--- begin Source records ---

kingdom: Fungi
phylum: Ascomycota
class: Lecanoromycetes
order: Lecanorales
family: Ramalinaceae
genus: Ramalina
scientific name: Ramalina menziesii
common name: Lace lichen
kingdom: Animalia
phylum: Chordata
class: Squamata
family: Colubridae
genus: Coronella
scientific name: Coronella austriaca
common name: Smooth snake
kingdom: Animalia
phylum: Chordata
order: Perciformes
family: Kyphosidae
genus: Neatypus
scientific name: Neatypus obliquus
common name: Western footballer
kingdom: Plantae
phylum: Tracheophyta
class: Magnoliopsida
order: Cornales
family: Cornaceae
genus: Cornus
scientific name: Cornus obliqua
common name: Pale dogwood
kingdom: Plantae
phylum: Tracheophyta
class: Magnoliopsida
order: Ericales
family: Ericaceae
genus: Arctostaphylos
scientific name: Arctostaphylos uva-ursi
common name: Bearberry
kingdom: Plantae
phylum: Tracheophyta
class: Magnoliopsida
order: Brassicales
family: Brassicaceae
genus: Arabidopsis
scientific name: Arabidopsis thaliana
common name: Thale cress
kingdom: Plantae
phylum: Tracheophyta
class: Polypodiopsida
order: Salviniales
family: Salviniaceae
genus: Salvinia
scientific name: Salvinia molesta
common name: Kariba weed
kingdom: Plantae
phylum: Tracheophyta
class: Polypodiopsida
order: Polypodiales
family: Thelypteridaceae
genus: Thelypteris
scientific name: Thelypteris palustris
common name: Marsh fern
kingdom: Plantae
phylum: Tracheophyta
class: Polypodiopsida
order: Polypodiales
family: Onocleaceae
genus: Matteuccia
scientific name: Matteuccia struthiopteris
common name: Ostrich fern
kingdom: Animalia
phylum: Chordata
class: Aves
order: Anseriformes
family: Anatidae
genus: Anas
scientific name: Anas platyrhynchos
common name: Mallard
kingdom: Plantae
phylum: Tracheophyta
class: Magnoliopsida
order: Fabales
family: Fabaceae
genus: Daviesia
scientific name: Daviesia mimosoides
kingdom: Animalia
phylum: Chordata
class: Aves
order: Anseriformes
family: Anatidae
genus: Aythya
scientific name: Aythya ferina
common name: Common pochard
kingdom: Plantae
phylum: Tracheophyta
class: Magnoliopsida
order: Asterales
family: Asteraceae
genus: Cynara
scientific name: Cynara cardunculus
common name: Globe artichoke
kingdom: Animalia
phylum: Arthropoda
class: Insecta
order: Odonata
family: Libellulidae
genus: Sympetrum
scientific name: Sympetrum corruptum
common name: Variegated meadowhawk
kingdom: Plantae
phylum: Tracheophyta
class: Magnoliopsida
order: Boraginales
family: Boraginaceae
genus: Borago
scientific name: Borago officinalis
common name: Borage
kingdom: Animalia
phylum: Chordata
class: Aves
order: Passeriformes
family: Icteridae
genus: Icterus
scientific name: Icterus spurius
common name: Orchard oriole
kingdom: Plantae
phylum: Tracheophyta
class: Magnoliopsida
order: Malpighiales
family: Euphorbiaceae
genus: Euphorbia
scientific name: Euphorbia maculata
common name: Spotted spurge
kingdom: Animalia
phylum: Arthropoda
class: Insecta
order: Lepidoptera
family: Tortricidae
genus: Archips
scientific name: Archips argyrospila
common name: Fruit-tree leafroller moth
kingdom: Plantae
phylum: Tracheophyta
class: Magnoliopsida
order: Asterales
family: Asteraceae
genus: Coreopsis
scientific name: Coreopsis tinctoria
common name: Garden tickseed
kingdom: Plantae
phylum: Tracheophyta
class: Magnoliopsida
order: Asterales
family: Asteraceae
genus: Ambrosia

--- end Source records ---

Can you copy every item above word for word, keeping each line as it stands?

» **Response below**
kingdom: Fungi
phylum: Ascomycota
class: Lecanoromycetes
order: Lecanorales
family: Ramalinaceae
genus: Ramalina
scientific name: Ramalina menziesii
common name: Lace lichen
kingdom: Animalia
phylum: Chordata
class: Squamata
family: Colubridae
genus: Coronella
scientific name: Coronella austriaca
common name: Smooth snake
kingdom: Animalia
phylum: Chordata
order: Perciformes
family: Kyphosidae
genus: Neatypus
scientific name: Neatypus obliquus
common name: Western footballer
kingdom: Plantae
phylum: Tracheophyta
class: Magnoliopsida
order: Cornales
family: Cornaceae
genus: Cornus
scientific name: Cornus obliqua
common name: Pale dogwood
kingdom: Plantae
phylum: Tracheophyta
class: Magnoliopsida
order: Ericales
family: Ericaceae
genus: Arctostaphylos
scientific name: Arctostaphylos uva-ursi
common name: Bearberry
kingdom: Plantae
phylum: Tracheophyta
class: Magnoliopsida
order: Brassicales
family: Brassicaceae
genus: Arabidopsis
scientific name: Arabidopsis thaliana
common name: Thale cress
kingdom: Plantae
phylum: Tracheophyta
class: Polypodiopsida
order: Salviniales
family: Salviniaceae
genus: Salvinia
scientific name: Salvinia molesta
common name: Kariba weed
kingdom: Plantae
phylum: Tracheophyta
class: Polypodiopsida
order: Polypodiales
family: Thelypteridaceae
genus: Thelypteris
scientific name: Thelypteris palustris
common name: Marsh fern
kingdom: Plantae
phylum: Tracheophyta
class: Polypodiopsida
order: Polypodiales
family: Onocleaceae
genus: Matteuccia
scientific name: Matteuccia struthiopteris
common name: Ostrich fern
kingdom: Animalia
phylum: Chordata
class: Aves
order: Anseriformes
family: Anatidae
genus: Anas
scientific name: Anas platyrhynchos
common name: Mallard
kingdom: Plantae
phylum: Tracheophyta
class: Magnoliopsida
order: Fabales
family: Fabaceae
genus: Daviesia
scientific name: Daviesia mimosoides
kingdom: Animalia
phylum: Chordata
class: Aves
order: Anseriformes
family: Anatidae
genus: Aythya
scientific name: Aythya ferina
common name: Common pochard
kingdom: Plantae
phylum: Tracheophyta
class: Magnoliopsida
order: Asterales
family: Asteraceae
genus: Cynara
scientific name: Cynara cardunculus
common name: Globe artichoke
kingdom: Animalia
phylum: Arthropoda
class: Insecta
order: Odonata
family: Libellulidae
genus: Sympetrum
scientific name: Sympetrum corruptum
common name: Variegated meadowhawk
kingdom: Plantae
phylum: Tracheophyta
class: Magnoliopsida
order: Boraginales
family: Boraginaceae
genus: Borago
scientific name: Borago officinalis
common name: Borage
kingdom: Animalia
phylum: Chordata
class: Aves
order: Passeriformes
family: Icteridae
genus: Icterus
scientific name: Icterus spurius
common name: Orchard oriole
kingdom: Plantae
phylum: Tracheophyta
class: Magnoliopsida
order: Malpighiales
family: Euphorbiaceae
genus: Euphorbia
scientific name: Euphorbia maculata
common name: Spotted spurge
kingdom: Animalia
phylum: Arthropoda
class: Insecta
order: Lepidoptera
family: Tortricidae
genus: Archips
scientific name: Archips argyrospila
common name: Fruit-tree leafroller moth
kingdom: Plantae
phylum: Tracheophyta
class: Magnoliopsida
order: Asterales
family: Asteraceae
genus: Coreopsis
scientific name: Coreopsis tinctoria
common name: Garden tickseed
kingdom: Plantae
phylum: Tracheophyta
class: Magnoliopsida
order: Asterales
family: Asteraceae
genus: Ambrosia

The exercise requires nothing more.